== What is needed ==
Repeat each entry word for word.

*** Data shown ***

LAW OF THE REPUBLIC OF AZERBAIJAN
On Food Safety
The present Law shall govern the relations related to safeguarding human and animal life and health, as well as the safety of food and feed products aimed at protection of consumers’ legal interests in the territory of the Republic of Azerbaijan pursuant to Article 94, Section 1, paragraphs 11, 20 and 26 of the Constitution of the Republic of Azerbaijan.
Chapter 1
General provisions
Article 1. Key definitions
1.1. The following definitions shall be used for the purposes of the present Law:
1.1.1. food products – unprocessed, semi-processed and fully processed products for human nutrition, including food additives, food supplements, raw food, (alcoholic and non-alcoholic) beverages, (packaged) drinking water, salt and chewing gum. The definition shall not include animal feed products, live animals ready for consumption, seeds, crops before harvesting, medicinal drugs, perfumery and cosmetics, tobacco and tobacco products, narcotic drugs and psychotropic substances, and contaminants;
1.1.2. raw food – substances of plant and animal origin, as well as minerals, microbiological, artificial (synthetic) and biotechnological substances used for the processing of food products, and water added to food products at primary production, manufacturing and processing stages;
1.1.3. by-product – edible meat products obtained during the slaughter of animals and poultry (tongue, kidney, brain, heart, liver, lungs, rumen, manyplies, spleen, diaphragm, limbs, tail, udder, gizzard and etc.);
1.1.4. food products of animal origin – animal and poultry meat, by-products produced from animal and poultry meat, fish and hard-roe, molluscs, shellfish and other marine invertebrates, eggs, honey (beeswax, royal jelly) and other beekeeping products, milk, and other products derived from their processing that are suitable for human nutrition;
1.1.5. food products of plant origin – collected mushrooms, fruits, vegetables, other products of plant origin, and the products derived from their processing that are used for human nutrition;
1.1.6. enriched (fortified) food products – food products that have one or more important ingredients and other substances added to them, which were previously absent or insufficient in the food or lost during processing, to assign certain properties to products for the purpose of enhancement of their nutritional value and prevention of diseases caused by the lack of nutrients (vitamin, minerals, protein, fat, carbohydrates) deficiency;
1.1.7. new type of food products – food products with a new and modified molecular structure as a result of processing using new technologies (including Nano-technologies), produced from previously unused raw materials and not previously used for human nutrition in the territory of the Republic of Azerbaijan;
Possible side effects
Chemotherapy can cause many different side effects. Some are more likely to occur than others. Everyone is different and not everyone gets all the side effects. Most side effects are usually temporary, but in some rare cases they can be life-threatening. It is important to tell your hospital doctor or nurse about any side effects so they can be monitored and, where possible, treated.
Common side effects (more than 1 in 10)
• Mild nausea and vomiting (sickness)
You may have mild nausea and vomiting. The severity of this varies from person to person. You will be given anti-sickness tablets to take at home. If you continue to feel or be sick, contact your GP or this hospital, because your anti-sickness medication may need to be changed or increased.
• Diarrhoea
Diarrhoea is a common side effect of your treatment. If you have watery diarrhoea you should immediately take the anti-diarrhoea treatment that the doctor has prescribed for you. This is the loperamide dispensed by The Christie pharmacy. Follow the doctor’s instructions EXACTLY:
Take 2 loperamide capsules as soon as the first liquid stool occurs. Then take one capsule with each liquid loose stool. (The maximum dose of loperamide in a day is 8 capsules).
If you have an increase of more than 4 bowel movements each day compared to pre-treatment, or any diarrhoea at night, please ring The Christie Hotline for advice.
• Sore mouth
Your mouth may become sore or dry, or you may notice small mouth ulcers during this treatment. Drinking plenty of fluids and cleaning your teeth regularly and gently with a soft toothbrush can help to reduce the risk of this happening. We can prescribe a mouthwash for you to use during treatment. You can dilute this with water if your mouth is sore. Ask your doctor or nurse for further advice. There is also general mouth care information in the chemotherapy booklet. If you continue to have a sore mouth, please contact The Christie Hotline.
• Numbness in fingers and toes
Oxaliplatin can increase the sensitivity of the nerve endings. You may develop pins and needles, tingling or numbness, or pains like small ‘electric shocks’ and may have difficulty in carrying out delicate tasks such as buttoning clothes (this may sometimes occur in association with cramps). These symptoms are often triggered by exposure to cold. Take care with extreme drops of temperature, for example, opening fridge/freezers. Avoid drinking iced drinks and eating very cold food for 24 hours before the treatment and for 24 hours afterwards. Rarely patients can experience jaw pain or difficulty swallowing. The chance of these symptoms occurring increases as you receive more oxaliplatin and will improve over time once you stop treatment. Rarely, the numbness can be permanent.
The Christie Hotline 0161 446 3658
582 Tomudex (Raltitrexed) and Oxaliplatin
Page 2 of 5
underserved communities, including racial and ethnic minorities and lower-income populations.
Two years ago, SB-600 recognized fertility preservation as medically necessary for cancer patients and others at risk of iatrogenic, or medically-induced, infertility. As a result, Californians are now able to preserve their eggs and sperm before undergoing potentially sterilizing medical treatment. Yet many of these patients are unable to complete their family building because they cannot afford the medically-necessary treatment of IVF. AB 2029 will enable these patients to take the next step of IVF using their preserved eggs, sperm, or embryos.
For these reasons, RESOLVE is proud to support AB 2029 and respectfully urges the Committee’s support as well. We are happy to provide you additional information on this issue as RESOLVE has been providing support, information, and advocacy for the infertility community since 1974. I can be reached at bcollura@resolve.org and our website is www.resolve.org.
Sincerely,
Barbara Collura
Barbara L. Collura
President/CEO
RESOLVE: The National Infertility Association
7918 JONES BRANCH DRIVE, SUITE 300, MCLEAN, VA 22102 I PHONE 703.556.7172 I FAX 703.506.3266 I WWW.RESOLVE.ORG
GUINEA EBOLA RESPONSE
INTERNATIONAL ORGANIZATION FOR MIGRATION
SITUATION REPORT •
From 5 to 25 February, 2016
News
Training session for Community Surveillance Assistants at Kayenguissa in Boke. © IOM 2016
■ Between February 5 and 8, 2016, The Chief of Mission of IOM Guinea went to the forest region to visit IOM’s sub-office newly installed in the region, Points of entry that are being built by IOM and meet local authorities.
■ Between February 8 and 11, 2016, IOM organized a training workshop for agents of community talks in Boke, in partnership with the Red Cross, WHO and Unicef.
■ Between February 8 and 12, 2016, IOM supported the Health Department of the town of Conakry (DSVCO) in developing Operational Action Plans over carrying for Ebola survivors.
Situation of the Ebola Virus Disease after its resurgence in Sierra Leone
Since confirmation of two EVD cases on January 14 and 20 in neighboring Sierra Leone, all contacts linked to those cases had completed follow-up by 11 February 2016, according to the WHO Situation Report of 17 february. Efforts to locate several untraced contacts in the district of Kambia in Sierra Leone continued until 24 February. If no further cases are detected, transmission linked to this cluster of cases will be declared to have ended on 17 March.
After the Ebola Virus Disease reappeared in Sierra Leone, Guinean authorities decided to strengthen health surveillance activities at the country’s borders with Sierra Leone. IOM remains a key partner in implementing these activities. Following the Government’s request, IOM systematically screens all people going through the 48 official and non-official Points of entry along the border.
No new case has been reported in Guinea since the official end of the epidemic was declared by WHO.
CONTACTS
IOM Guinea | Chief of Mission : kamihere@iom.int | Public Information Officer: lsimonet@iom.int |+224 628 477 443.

*** End of Data shown ***

== Answer to this exercise ==
LAW OF THE REPUBLIC OF AZERBAIJAN
On Food Safety
The present Law shall govern the relations related to safeguarding human and animal life and health, as well as the safety of food and feed products aimed at protection of consumers’ legal interests in the territory of the Republic of Azerbaijan pursuant to Article 94, Section 1, paragraphs 11, 20 and 26 of the Constitution of the Republic of Azerbaijan.
Chapter 1
General provisions
Article 1. Key definitions
1.1. The following definitions shall be used for the purposes of the present Law:
1.1.1. food products – unprocessed, semi-processed and fully processed products for human nutrition, including food additives, food supplements, raw food, (alcoholic and non-alcoholic) beverages, (packaged) drinking water, salt and chewing gum. The definition shall not include animal feed products, live animals ready for consumption, seeds, crops before harvesting, medicinal drugs, perfumery and cosmetics, tobacco and tobacco products, narcotic drugs and psychotropic substances, and contaminants;
1.1.2. raw food – substances of plant and animal origin, as well as minerals, microbiological, artificial (synthetic) and biotechnological substances used for the processing of food products, and water added to food products at primary production, manufacturing and processing stages;
1.1.3. by-product – edible meat products obtained during the slaughter of animals and poultry (tongue, kidney, brain, heart, liver, lungs, rumen, manyplies, spleen, diaphragm, limbs, tail, udder, gizzard and etc.);
1.1.4. food products of animal origin – animal and poultry meat, by-products produced from animal and poultry meat, fish and hard-roe, molluscs, shellfish and other marine invertebrates, eggs, honey (beeswax, royal jelly) and other beekeeping products, milk, and other products derived from their processing that are suitable for human nutrition;
1.1.5. food products of plant origin – collected mushrooms, fruits, vegetables, other products of plant origin, and the products derived from their processing that are used for human nutrition;
1.1.6. enriched (fortified) food products – food products that have one or more important ingredients and other substances added to them, which were previously absent or insufficient in the food or lost during processing, to assign certain properties to products for the purpose of enhancement of their nutritional value and prevention of diseases caused by the lack of nutrients (vitamin, minerals, protein, fat, carbohydrates) deficiency;
1.1.7. new type of food products – food products with a new and modified molecular structure as a result of processing using new technologies (including Nano-technologies), produced from previously unused raw materials and not previously used for human nutrition in the territory of the Republic of Azerbaijan;
Possible side effects
Chemotherapy can cause many different side effects. Some are more likely to occur than others. Everyone is different and not everyone gets all the side effects. Most side effects are usually temporary, but in some rare cases they can be life-threatening. It is important to tell your hospital doctor or nurse about any side effects so they can be monitored and, where possible, treated.
Common side effects (more than 1 in 10)
• Mild nausea and vomiting (sickness)
You may have mild nausea and vomiting. The severity of this varies from person to person. You will be given anti-sickness tablets to take at home. If you continue to feel or be sick, contact your GP or this hospital, because your anti-sickness medication may need to be changed or increased.
• Diarrhoea
Diarrhoea is a common side effect of your treatment. If you have watery diarrhoea you should immediately take the anti-diarrhoea treatment that the doctor has prescribed for you. This is the loperamide dispensed by The Christie pharmacy. Follow the doctor’s instructions EXACTLY:
Take 2 loperamide capsules as soon as the first liquid stool occurs. Then take one capsule with each liquid loose stool. (The maximum dose of loperamide in a day is 8 capsules).
If you have an increase of more than 4 bowel movements each day compared to pre-treatment, or any diarrhoea at night, please ring The Christie Hotline for advice.
• Sore mouth
Your mouth may become sore or dry, or you may notice small mouth ulcers during this treatment. Drinking plenty of fluids and cleaning your teeth regularly and gently with a soft toothbrush can help to reduce the risk of this happening. We can prescribe a mouthwash for you to use during treatment. You can dilute this with water if your mouth is sore. Ask your doctor or nurse for further advice. There is also general mouth care information in the chemotherapy booklet. If you continue to have a sore mouth, please contact The Christie Hotline.
• Numbness in fingers and toes
Oxaliplatin can increase the sensitivity of the nerve endings. You may develop pins and needles, tingling or numbness, or pains like small ‘electric shocks’ and may have difficulty in carrying out delicate tasks such as buttoning clothes (this may sometimes occur in association with cramps). These symptoms are often triggered by exposure to cold. Take care with extreme drops of temperature, for example, opening fridge/freezers. Avoid drinking iced drinks and eating very cold food for 24 hours before the treatment and for 24 hours afterwards. Rarely patients can experience jaw pain or difficulty swallowing. The chance of these symptoms occurring increases as you receive more oxaliplatin and will improve over time once you stop treatment. Rarely, the numbness can be permanent.
The Christie Hotline 0161 446 3658
582 Tomudex (Raltitrexed) and Oxaliplatin
Page 2 of 5
underserved communities, including racial and ethnic minorities and lower-income populations.
Two years ago, SB-600 recognized fertility preservation as medically necessary for cancer patients and others at risk of iatrogenic, or medically-induced, infertility. As a result, Californians are now able to preserve their eggs and sperm before undergoing potentially sterilizing medical treatment. Yet many of these patients are unable to complete their family building because they cannot afford the medically-necessary treatment of IVF. AB 2029 will enable these patients to take the next step of IVF using their preserved eggs, sperm, or embryos.
For these reasons, RESOLVE is proud to support AB 2029 and respectfully urges the Committee’s support as well. We are happy to provide you additional information on this issue as RESOLVE has been providing support, information, and advocacy for the infertility community since 1974. I can be reached at bcollura@resolve.org and our website is www.resolve.org.
Sincerely,
Barbara Collura
Barbara L. Collura
President/CEO
RESOLVE: The National Infertility Association
7918 JONES BRANCH DRIVE, SUITE 300, MCLEAN, VA 22102 I PHONE 703.556.7172 I FAX 703.506.3266 I WWW.RESOLVE.ORG
GUINEA EBOLA RESPONSE
INTERNATIONAL ORGANIZATION FOR MIGRATION
SITUATION REPORT •
From 5 to 25 February, 2016
News
Training session for Community Surveillance Assistants at Kayenguissa in Boke. © IOM 2016
■ Between February 5 and 8, 2016, The Chief of Mission of IOM Guinea went to the forest region to visit IOM’s sub-office newly installed in the region, Points of entry that are being built by IOM and meet local authorities.
■ Between February 8 and 11, 2016, IOM organized a training workshop for agents of community talks in Boke, in partnership with the Red Cross, WHO and Unicef.
■ Between February 8 and 12, 2016, IOM supported the Health Department of the town of Conakry (DSVCO) in developing Operational Action Plans over carrying for Ebola survivors.
Situation of the Ebola Virus Disease after its resurgence in Sierra Leone
Since confirmation of two EVD cases on January 14 and 20 in neighboring Sierra Leone, all contacts linked to those cases had completed follow-up by 11 February 2016, according to the WHO Situation Report of 17 february. Efforts to locate several untraced contacts in the district of Kambia in Sierra Leone continued until 24 February. If no further cases are detected, transmission linked to this cluster of cases will be declared to have ended on 17 March.
After the Ebola Virus Disease reappeared in Sierra Leone, Guinean authorities decided to strengthen health surveillance activities at the country’s borders with Sierra Leone. IOM remains a key partner in implementing these activities. Following the Government’s request, IOM systematically screens all people going through the 48 official and non-official Points of entry along the border.
No new case has been reported in Guinea since the official end of the epidemic was declared by WHO.
CONTACTS
IOM Guinea | Chief of Mission : kamihere@iom.int | Public Information Officer: lsimonet@iom.int |+224 628 477 443.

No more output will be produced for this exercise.